→ **Work to be completed**:
Write out the stretch of lines below that begins at the line with "sie die Insekten-Art, um" and ends at the line with "angepasster Arten) am", including both, exactly as given and nothing more.

[Saved entries]
══════════

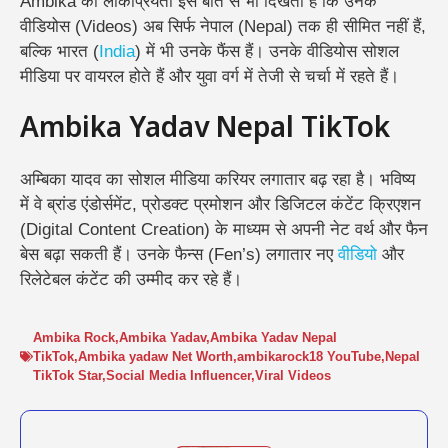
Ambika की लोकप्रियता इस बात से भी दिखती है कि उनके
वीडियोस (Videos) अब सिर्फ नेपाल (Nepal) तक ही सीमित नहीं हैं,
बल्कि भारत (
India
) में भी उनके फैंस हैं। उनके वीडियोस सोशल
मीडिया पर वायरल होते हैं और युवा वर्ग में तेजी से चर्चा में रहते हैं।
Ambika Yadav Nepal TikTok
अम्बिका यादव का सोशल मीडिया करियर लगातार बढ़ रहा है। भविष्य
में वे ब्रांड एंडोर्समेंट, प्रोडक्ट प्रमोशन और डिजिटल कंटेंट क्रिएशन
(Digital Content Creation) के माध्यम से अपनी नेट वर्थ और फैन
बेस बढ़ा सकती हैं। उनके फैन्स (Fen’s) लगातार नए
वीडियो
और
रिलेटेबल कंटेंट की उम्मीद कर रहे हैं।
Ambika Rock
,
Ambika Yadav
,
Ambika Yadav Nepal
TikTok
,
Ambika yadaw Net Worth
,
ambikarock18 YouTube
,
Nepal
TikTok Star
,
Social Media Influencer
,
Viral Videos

══════════

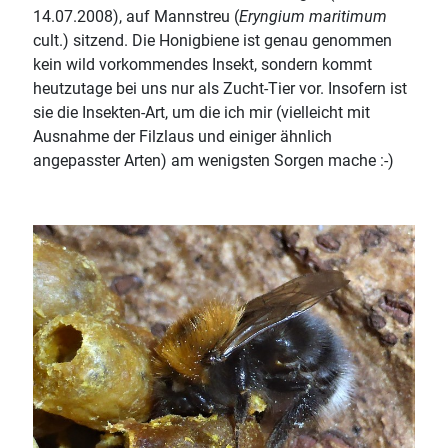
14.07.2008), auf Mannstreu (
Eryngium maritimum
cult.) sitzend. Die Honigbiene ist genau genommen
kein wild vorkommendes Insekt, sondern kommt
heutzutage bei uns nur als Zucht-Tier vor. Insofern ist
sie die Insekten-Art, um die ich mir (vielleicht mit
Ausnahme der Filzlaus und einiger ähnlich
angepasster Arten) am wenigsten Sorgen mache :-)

══════════

→ **Solution for this task**:
sie die Insekten-Art, um die ich mir (vielleicht mit
Ausnahme der Filzlaus und einiger ähnlich
angepasster Arten) am wenigsten Sorgen mache :-)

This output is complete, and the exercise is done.